Yukarıda Calvino’nun yaptığı alıntılar Yaşama uğraşı adlı günlüğündendir. Kendi yorumum kitabın adının “Ölme uğraşı” olması gerektiğinden yana, zira Pavese intihar etmeye takıntılıdır ve günlüğünü şu sözlerle bitiriyor;
”gizlice en çok korkulan hep gerçekleşir sonunda.
yazıyorum: ey, sen, acı! peki sonra?
bütün gerekli olan biraz cesaret.
acı ne kadar ortaya çıkar ve kesinleşirse, yaşama içgüdüsü o kadar ağır basıyor ve intihar düşüncesi o kadar zayıflıyor.
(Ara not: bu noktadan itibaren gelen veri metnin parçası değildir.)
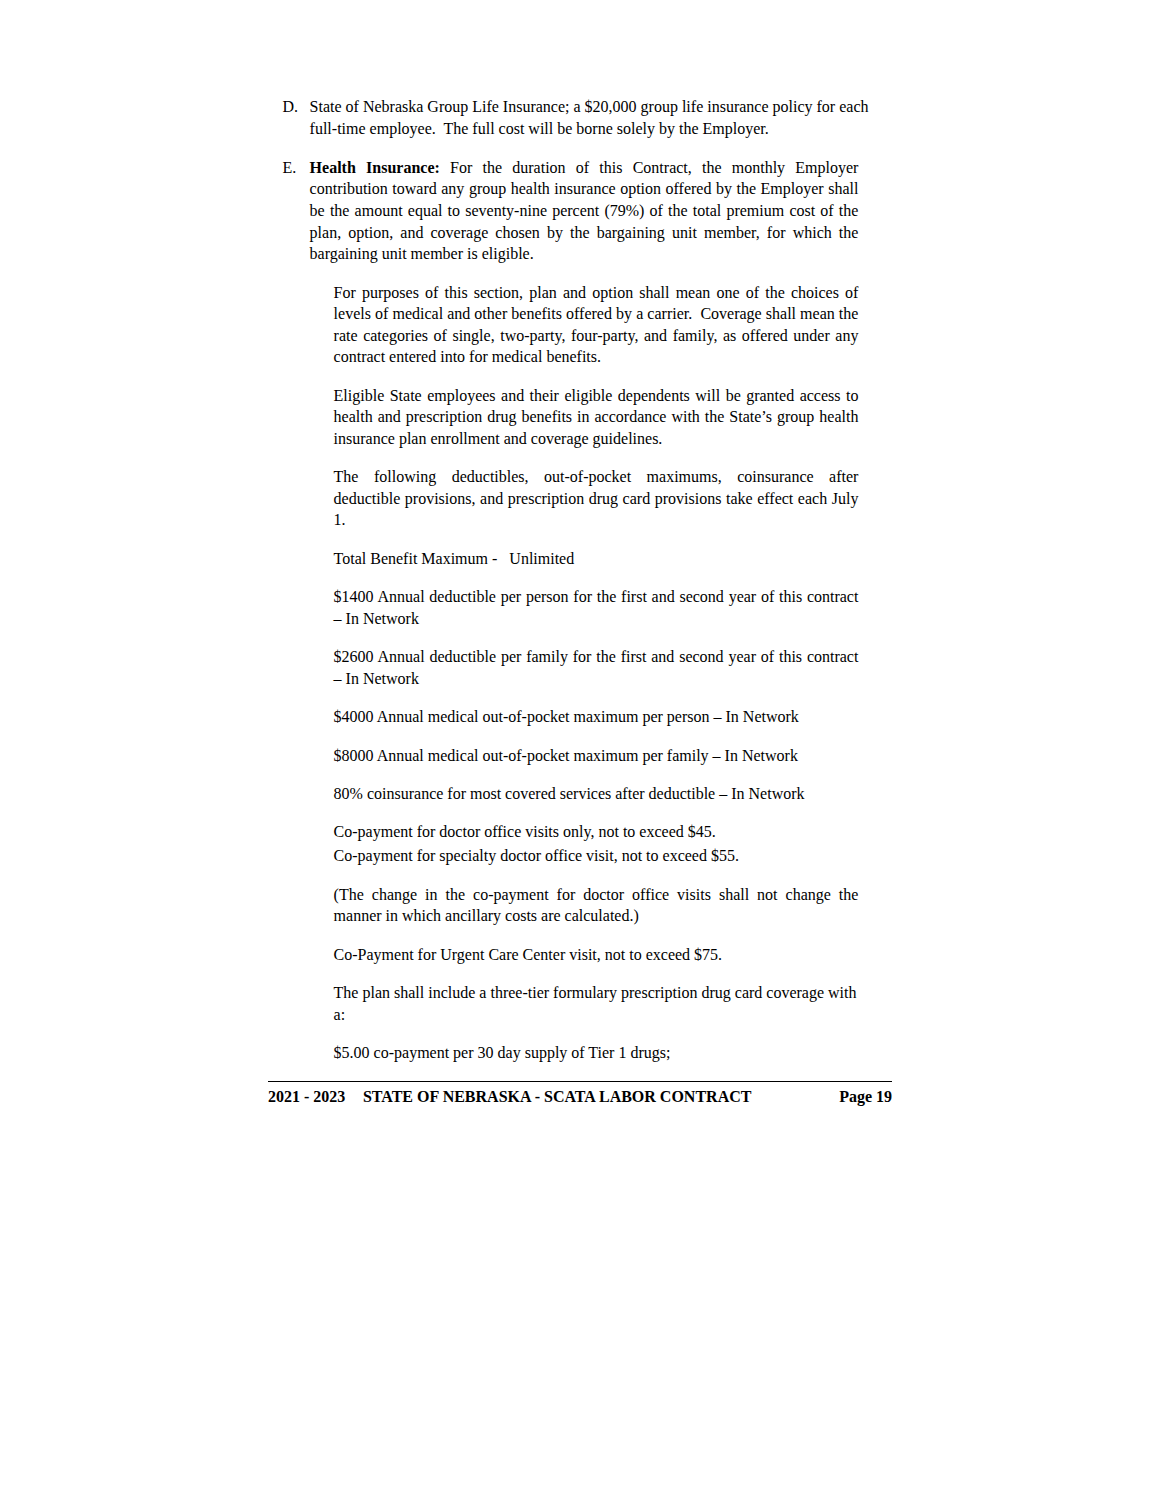D.
State of Nebraska Group Life Insurance; a $20,000 group life insurance policy for each full-time employee. The full cost will be borne solely by the Employer.
E.
Health Insurance: For the duration of this Contract, the monthly Employer contribution toward any group health insurance option offered by the Employer shall be the amount equal to seventy-nine percent (79%) of the total premium cost of the plan, option, and coverage chosen by the bargaining unit member, for which the bargaining unit member is eligible.
For purposes of this section, plan and option shall mean one of the choices of levels of medical and other benefits offered by a carrier. Coverage shall mean the rate categories of single, two-party, four-party, and family, as offered under any contract entered into for medical benefits.
Eligible State employees and their eligible dependents will be granted access to health and prescription drug benefits in accordance with the State’s group health insurance plan enrollment and coverage guidelines.
The following deductibles, out-of-pocket maximums, coinsurance after deductible provisions, and prescription drug card provisions take effect each July 1.
Total Benefit Maximum - Unlimited
$1400 Annual deductible per person for the first and second year of this contract – In Network
$2600 Annual deductible per family for the first and second year of this contract – In Network
$4000 Annual medical out-of-pocket maximum per person – In Network
$8000 Annual medical out-of-pocket maximum per family – In Network
80% coinsurance for most covered services after deductible – In Network
Co-payment for doctor office visits only, not to exceed $45.
Co-payment for specialty doctor office visit, not to exceed $55.
(The change in the co-payment for doctor office visits shall not change the manner in which ancillary costs are calculated.)
Co-Payment for Urgent Care Center visit, not to exceed $75.
The plan shall include a three-tier formulary prescription drug card coverage with a:
$5.00 co-payment per 30 day supply of Tier 1 drugs;
2021 - 2023 STATE OF NEBRASKA - SCATA LABOR CONTRACT
Page 19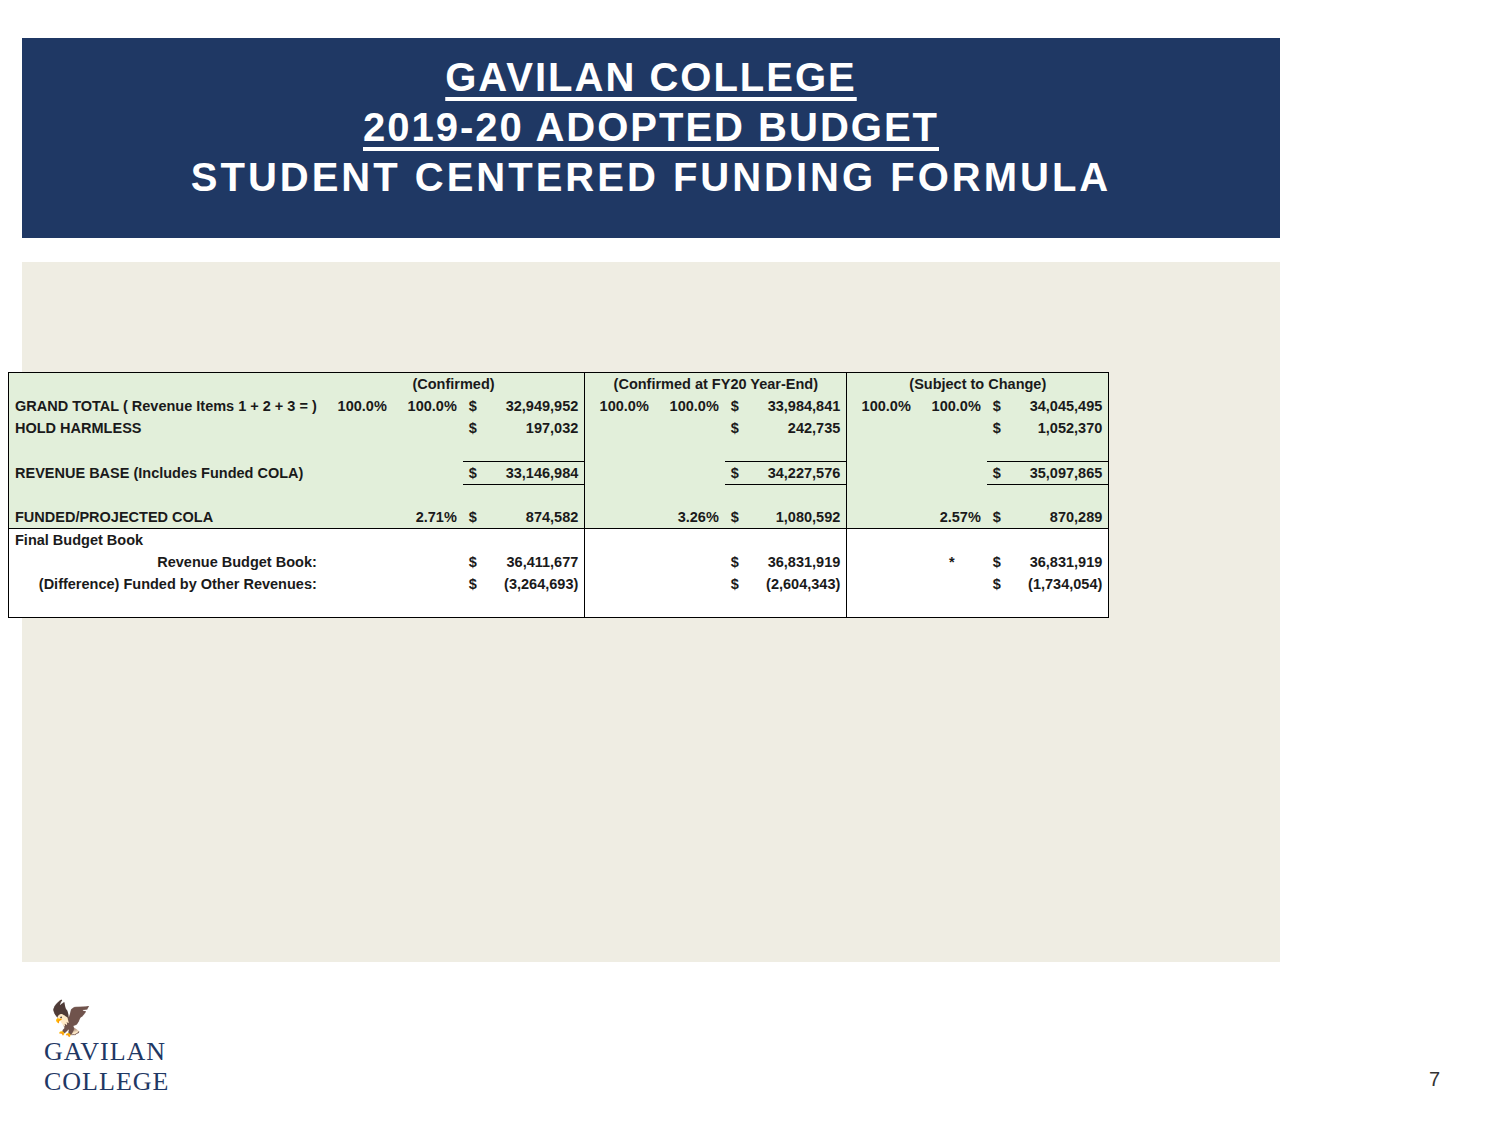GAVILAN COLLEGE
2019-20 ADOPTED BUDGET
STUDENT CENTERED FUNDING FORMULA
| | (Confirmed) | (Confirmed at FY20 Year-End) | (Subject to Change) |
| GRAND TOTAL ( Revenue Items 1 + 2 + 3 = ) | 100.0% | 100.0% | $ | 32,949,952 | 100.0% | 100.0% | $ | 33,984,841 | 100.0% | 100.0% | $ | 34,045,495 |
| HOLD HARMLESS | | | $ | 197,032 | | | $ | 242,735 | | | $ | 1,052,370 |
| REVENUE BASE (Includes Funded COLA) | | | $ | 33,146,984 | | | $ | 34,227,576 | | | $ | 35,097,865 |
| FUNDED/PROJECTED COLA | | 2.71% | $ | 874,582 | | 3.26% | $ | 1,080,592 | | 2.57% | $ | 870,289 |
| Final Budget Book | | | | | | | | | | | | |
| Revenue Budget Book: | | | $ | 36,411,677 | | | $ | 36,831,919 | | * | $ | 36,831,919 |
| (Difference) Funded by Other Revenues: | | | $ | (3,264,693) | | | $ | (2,604,343) | | | $ | (1,734,054) |
🦅
GAVILAN COLLEGE
7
kolay sanmıştım ilk düşündüğümde. zayıf kadınlar yapmıştı bu işi. alçakgönüllülük istiyor, kendini beğenmişlik değil.
tiksiniyorum bütün bunlardan.
sözler değil. eylem! artık yazmayacağım…”
Ve ancak birkaç gün sonra cesaret edebiliyor özkıyımına.
Kadın düşmanı görülen Pavese aslında yalnız bir adamdır. Kendisi yalnız kalmayı tercih ettiğni yazmış olsa da (kişisel görüşüm) başlarda itildiği yanızlığı kabullenip, kendisini buna iyice alıştırmak için yalnız bırakmaya başlamıştır. Hayatına hep yorucu kadınlar girer. Nitekim; Solaria dergisinde yazdığı şiirlerde bahsedilen “kısık sesli kız” onu yalnızlığa iten en büyük seeplerden biri olmuştur. Pavese daha da karamsarlamıştır. 1950’de İtalya’nın en büyük edebiyat ödülü Strega’yı Güzel yaz romanıyla kazanmıştır. Ödülü alması Pavese’ye umut gibi görünse de sonrasında başka bir kadın tarafından terkedilmesi artık Cesare pavese’yi iyice sarsmıştır. Daha sonra Torino’da bir otel odasında tüm özel kağıtlarını (günlüğü hariç) yakmış ve yaşama uğraşına son vermiştir.
Radikal aforizmaların sahibi Pavese’nin basılı kitapları ise;
Ağustosta tatil (öykü)
Ay ve şenlik ateşleri (roman)
Güzel yaz (roman)
Leuko ile söyleşiler (deneme)
Senin köylerin (roman)
Tepedeki ev (roman)
Tepelerdeki şeytan (roman)
Yalnız kadınlar arasında (roman)
Yaşama uğraşı (günlük)
Yoldaş (roman)
Çalışmak yorar (şiir – solaria dergisinde yazdıkları)
Alıntılar;
“yaşama sanatı, yalanlara inanmayı bilme sanatıdır. bunun en korkunç yanı, doğrunun ne olduğunu bilmediğimizden, bir yalanın yalan olduğunu hala anlayabilmemizdir.”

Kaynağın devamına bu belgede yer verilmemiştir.